• **Directions**
Copy out the excerpt about the truck incident at the march, everything from "Police said in" down to "passed the march.", word for word.

• **Excerpt**
--*--
Troy Ingraldi was doing traffic control for Saturday’s march.
“The truck came speeding up, there were children in the right-hand lane. I wanted to make sure the children were fine so I stepped in front of the vehicle,” he told reporters. “He stopped, but then he continued to go and that’s when he ran me over.”
In its initial statement, Mission RCMP characterized the driver as “impatient” and said “there is no indication that this incident was targeted, or that the driver’s actions had anything specifically to do with the people marching or their cause.”
Police said in their update Monday they’re asking for more information from the public and any relevant dash-cam video. Mounties are also hoping to speak to the driver of a dump truck or semi truck, which is possibly blue, that was reportedly behind the Chevrolet Silverado as it passed the march.
“This has been a traumatizing event for the people involved in the March, as well as the wider community, and police are working hard to gather all of the evidence to help to bring some answers and some closure to everyone involved,” Const. Harrison Mohr said in a news release.
“Like any criminal investigation, we need to let the evidence guide the investigation, and that’s why we’re continuing to ask for more witnesses to come forward. We want to ensure that we present the best evidence possible for charge assessment by Crown counsel.”
March organizer Christopher Roberts said over the weekend the response from the RCMP has been frustrating. He told reporters only one officer came to the scene at the time.
“There is actually quite a few very upset people. Especially because you know, this gentleman is still sitting at home,” he told reporters on Sunday.
“The really upsetting part is, you know if it was myself or any of our other brothers that were behind the wheel and doing this to anyone else, we’d already be in jail and had the book thrown at us.”
--*--
• **Data extracts**
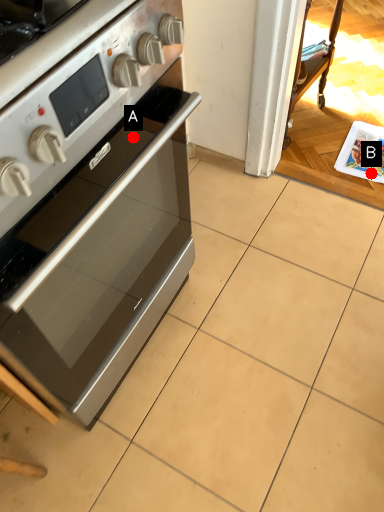
Question: Two points are circled on the image, labeled by A and B beside each circle. Among these points, which one is nearest to the camera?

Choices:
 (A) A is closer
 (B) B is closer

Answer: (A)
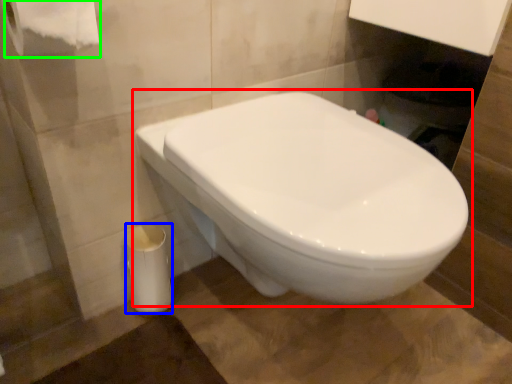
Question: Which is farther away from toilet (highlighted by a red box)? porcelain (highlighted by a blue box) or toilet paper (highlighted by a green box)?

Choices:
 (A) porcelain
 (B) toilet paper

Answer: (B)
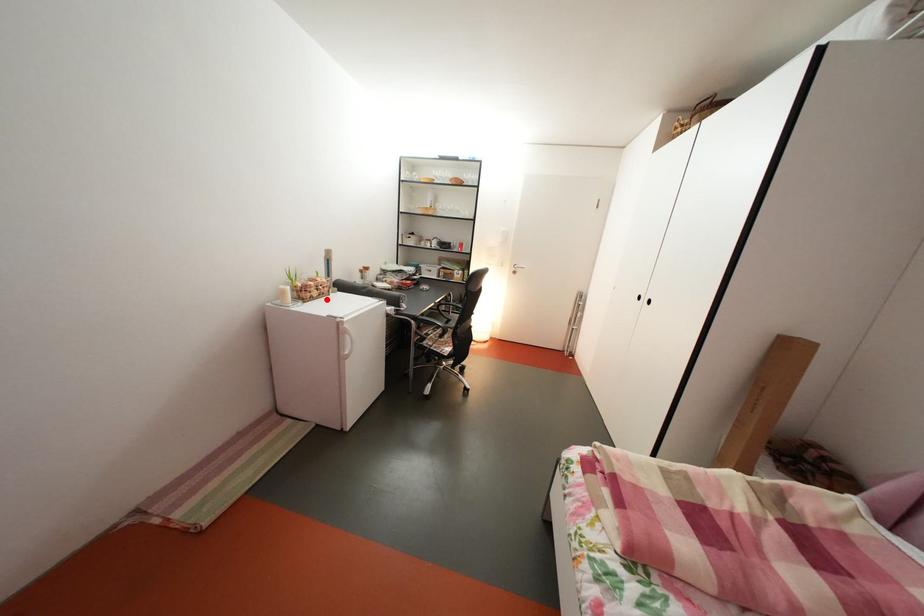
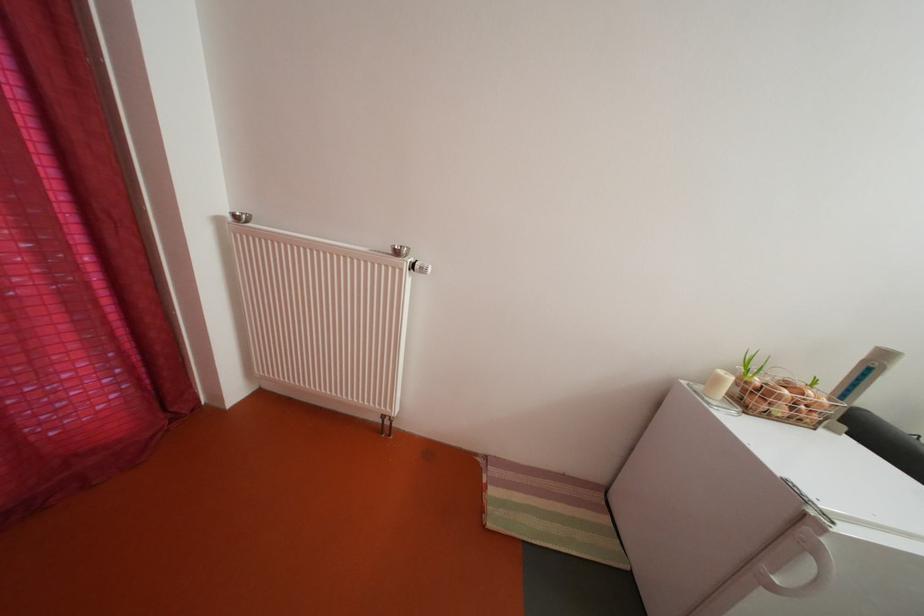
The point at the highlighted location is marked in the first image. Where is the corresponding point in the second image?

(792, 416)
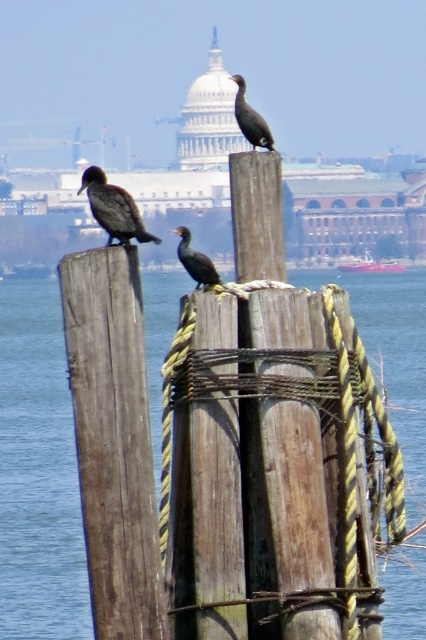
You are a boat operator who needs to dock the orange plastic boat at center near the weathered wood post at center. Given that the boat is 10 feet long, can you safely maneuver the boat to the post without hitting it?

The weathered wood post at center and orange plastic boat at center are 975.61 feet apart from each other. Since the boat is only 10 feet long, there is ample space between them, so yes, you can safely maneuver the boat to the post without hitting it.

You are a photographer planning to take a photo of the weathered wood post at center and the orange plastic boat at center. To ensure both are in focus, you need to know their vertical positions. Which object is located higher in the image?

The orange plastic boat at center is higher than the weathered wood post at center because the weathered wood post at center is below the orange plastic boat at center.

You are standing at the point closest to the viewer in the image. Which of the two points, point (261, 138) or point (373, 262), is closer to you?

Point (261, 138) is closer to the viewer than point (373, 262).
--*--
• **Response below**
Police said in their update Monday they’re asking for more information from the public and any relevant dash-cam video. Mounties are also hoping to speak to the driver of a dump truck or semi truck, which is possibly blue, that was reportedly behind the Chevrolet Silverado as it passed the march.